Así pues, empecé a chupar de la ducha hasta que se me puso la cara colorada. Al cabo de unos momentos el tubo empezó a escupir agua y aire haciendo un ruido horroroso, y de pronto surgió un hilillo de agua pardusca.

– ¡Algo está moviéndose! -grité.

Pero el hilillo pardusco ya se había cortado. De pronto, salió más aire a borbotones, culebreó un poco la tubería, tosió y, ¡loado sea Dios!, un surtidor de agua limpia surgió del tubo de la ducha.

Verdaderamente teníamos que congratularnos: finalmente el agua corriente había llegado al cuarto de baño de El Valero.

– Bueno, no es realmente agua corriente -advirtió Ana-. No lo es si tienes que ir a buscarla al río en coche.

– Mira, abres el grifo y sale agua. Eso es lo que yo entiendo por agua corriente.

Pero yo notaba que Ana estaba satisfecha a pesar de todo.

– Esto es el futuro -dijo Pedro solemnemente-. Hay que celebrarlo, pero primero vamos a comer y a beber.

– Espera, tengo que lavarme las manos con agua corriente en el lavabo.

Abrí el grifo con cariño y me lavé las manos regodeándome en el magnífico chorro de agua limpia. Raras veces había disfrutado tanto de este sencillo ritual. Salí de la penumbra del cuarto de baño a la deslumbradora luz del día y, mientras bajaba a comer, disfruté de una visión de El Valero rodeado de saltarinas fuentes y cantarines riachuelos, con unos lavabos de grifos plateados por los que salía a chorros un agua cristalina y con unos bidets que borboteaban suavemente.

Sin embargo, a pesar de eso, me preocupaban un poco las críticas de Ana a mi nuevo sistema de agua. Tenía razón: realmente no se la podía llamar agua corriente si había que ir a buscarla hasta el río en coche. La solución parecía estar en lo que Pedro había descrito como el «agua perdida» del manantial. Así pues, decidí consultar a Domingo.
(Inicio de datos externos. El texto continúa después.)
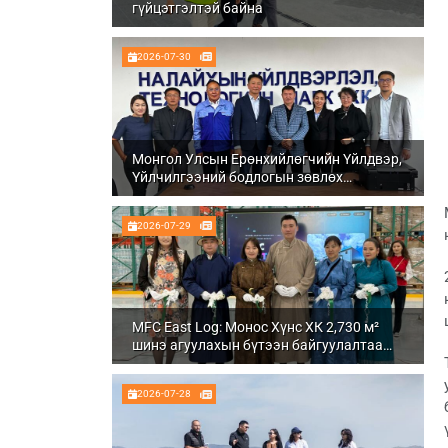
гүйцэтгэлтэй байна
2026-07-30
Монгол Улсын Ерөнхийлөгчийн Үйлдвэр,
Үйлчилгээний бодлогын зөвлөх
Ч.Даваабаяр Налайх дүүргийн
Үйлдвэрлэл, технологийн парк ХК болон
2026-07-29
Налуу-Ухаа эдийн засгийн тусгай бүсэд
ажиллалаа
MFC East Log: Монос Хүнс ХК 2,730 м²
шинэ агуулахын бүтээн байгуулалтаа
бүрэн дуусгаж, ашиглалтад орууллаа
2026-07-28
Como siempre, Domingo estaba dispuesto a echar una mano y, además, conocía la mejor fuente y la mejor manera de acometer el trabajo. Al cabo de un par de días ya habíamos construido un depósito de cemento para recoger el agua de una fuente que habíamos elegido y que estaba situada al otro lado del valle. Desde allí tendimos varios rollos de manguera de polietileno, que yo había comprado en Granada, hacia abajo a través de los zarzales y cañaverales, cruzando luego el río y subiendo por fin en dirección a nuestra casa. Allí, con ayuda de una piedra y un trozo de cuerda conectamos la manguera al depósito de plástico.

Al día siguiente el depósito ya estaba listo para llenar, y tras pasar unas horas trasteando con el aire y los abejorros conseguimos que saliera de los grifos un continuo chorro de agua. Podrá tachárseme de inconstante, pero a partir de ese momento se evaporó mi entusiasmo por el bidón del granado y su hilillo de agua mugrienta.